The report also welcomed the Petroleum Industry Act and the prompt decision of President Buhari to set up a nine-member committee, including NEITI, to oversee its implementation adding that the courageous implementation of the reports of the Steering Committee when concluded will set the stage for a new oil and gas industry ready for competition and investment going forward.

This is the 13th cycle of independent oil and gas industry report by the Nigeria Extractive Industries Transparency Initiative (NEITI) in line with the NEITI Act 2007 and in fulfilment of Nigeria’s obligation to the global Extractive Industries Transparency Initiative (EITI). The report reconciled payments from eighty-three (83) entities. They included sixty-nine (69) oil and gas companies, thirteen government agencies and the Nigerian Liquefied Natural Gas (NLNG). The audit was conducted by Taju Audu & Co. (Chartered Accountants), an indigenous accounting and auditing firm.

Meanwhile, the transparency agency stated that though it unveiled three reports this Monday, it will release the details of the reports for the solid minerals sector and the fiscal allocation and statutory disbursements at a date to be announced soon.
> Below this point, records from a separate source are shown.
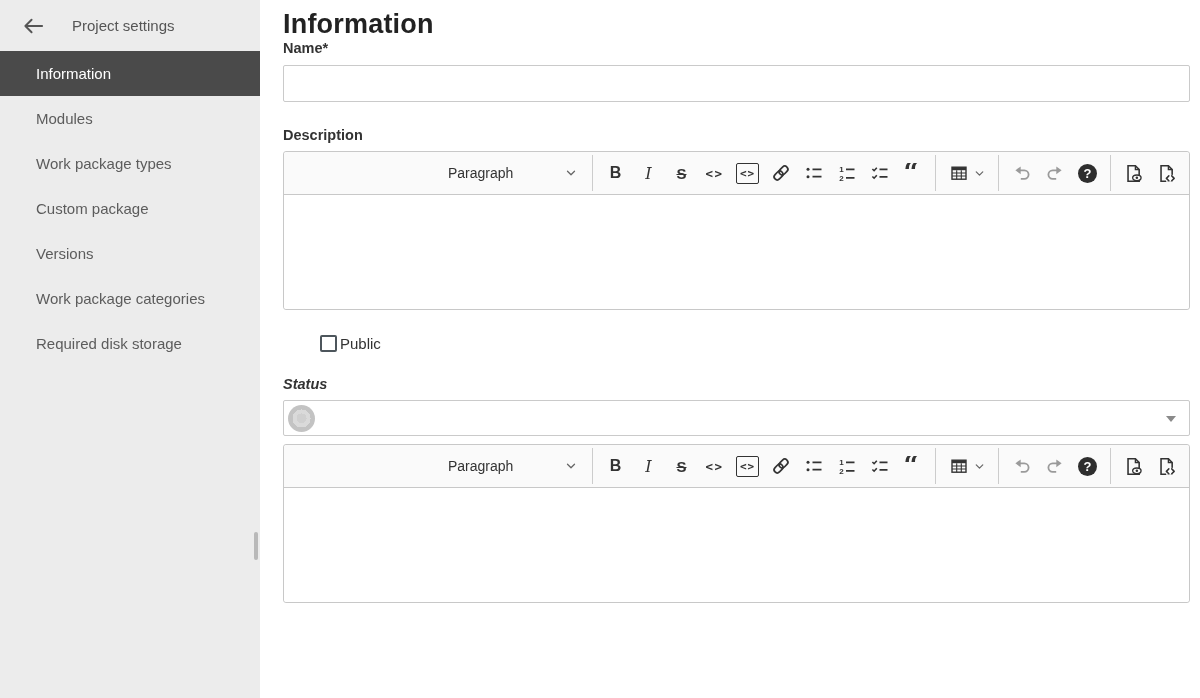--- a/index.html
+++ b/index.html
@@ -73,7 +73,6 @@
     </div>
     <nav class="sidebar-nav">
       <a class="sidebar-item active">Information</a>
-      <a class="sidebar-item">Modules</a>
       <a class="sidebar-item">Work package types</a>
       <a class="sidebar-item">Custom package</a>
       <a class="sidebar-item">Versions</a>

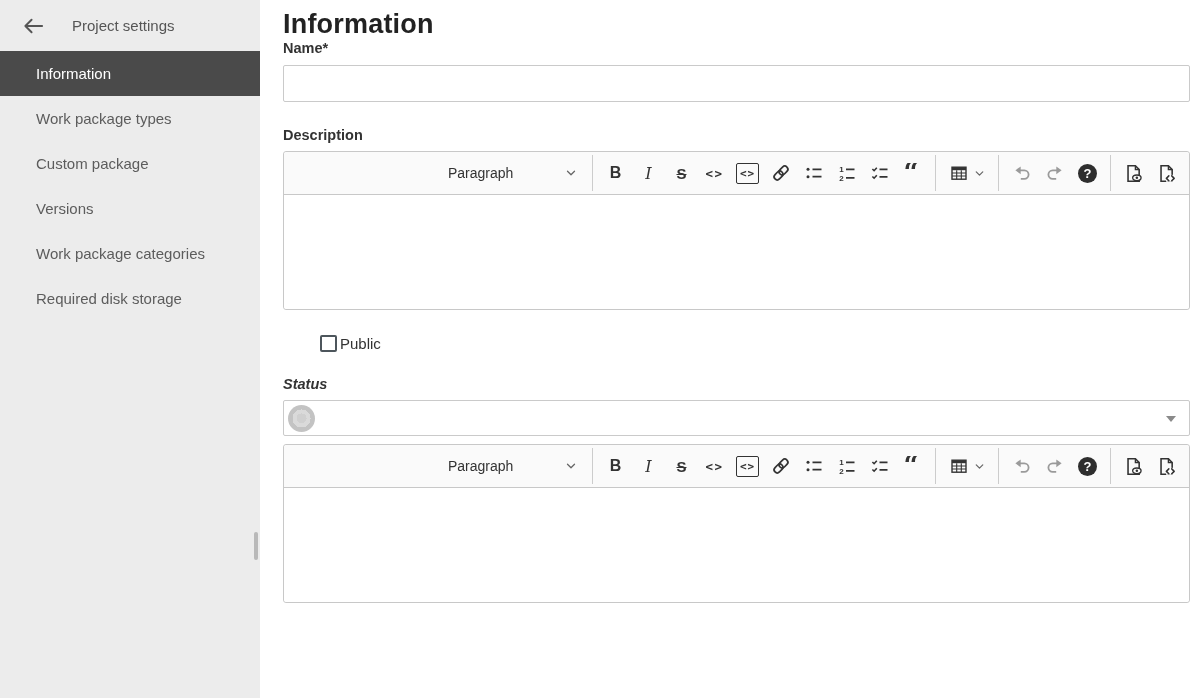--- a/index.html
+++ b/index.html
@@ -46,7 +46,7 @@
   .help-circle { width: 19px; height: 19px; border-radius: 50%; background: #2e2e2e; color: #fff; font-size: 13px; font-weight: bold; display: flex; align-items: center; justify-content: center; }
 
   
-  .public-row { margin-top: 25px; display: flex; align-items: center; gap: 3px; padding-left: 37px; }
+  .public-row { display: flex; align-items: center; gap: 11px; padding-left: 37px; }
   .checkbox { appearance: none; -webkit-appearance: none; width: 17px; height: 17px; border: 2px solid #4d565c; border-radius: 2px; background: #fff; cursor: pointer; }
   .public-label { font-size: 15px; color: #333; }
 

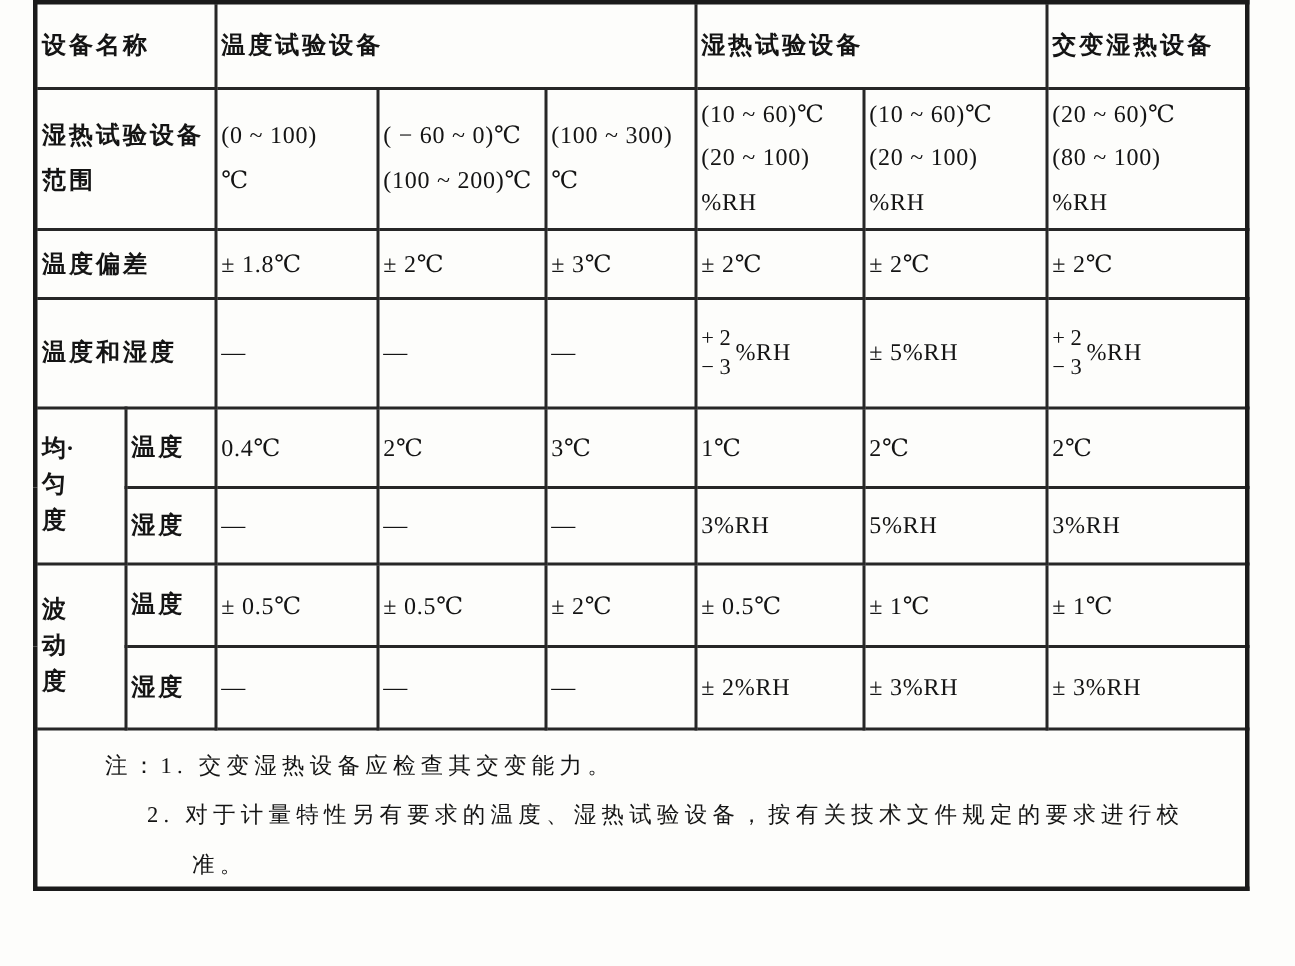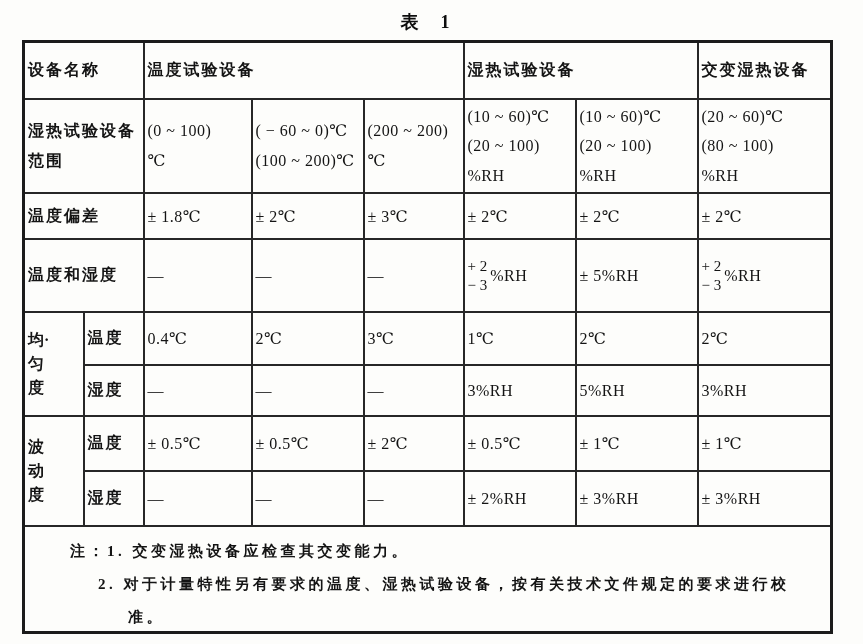--- a/index.html
+++ b/index.html
@@ -67,7 +67,6 @@
 
 <div class="page">
 
-  <div class="table-title">表　1</div>
 
   <table class="spec">
     <colgroup>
Commenting on the report, Umar Ajiya, the Chief Financial Officer of the Nigerian National Petroleum Company Limited (NNPC) in his goodwill message said the Company sees NEITI as a partner in the urgent task of enthroning transparency.

‘No need to hide anything in the oil and gas sector. We have seen the demerit of doing that as we’re members of NEITI and EITI. We will publish accounts of 2021 before mid-year. We have automated our processes and procedures. No more paperwork. The spirit of transparency is high. We’re committed to providing information and data for anybody. We are accountable to Nigerians and payment of 80% dividend to every Nigerian as enshrined in PIA 2021.

‘We’ve worked with the Auditor General of the Federation, public accounts department of the National Assembly, the AGF, etc. We can be sued and we can sue. We’re transparent but we can’t be naked,’ he said.

Also giving his goodwill message, the FIRS Chairman, Muhammad Nami said through collaboration with NEITI, FIRS collected N6.4 trillion as revenue last year.

‘We learnt a lot sitting on the NEITI board and got data and statistics to boost our work,’ he said.

In his keynote address, the Chairman, National Stakeholders Working Group and Board Chairman of NEITI, Mr Olusegun Adekunle, said the unveiling of the oil and gas, solid minerals and fiscal allocation audit reports was a soothing development.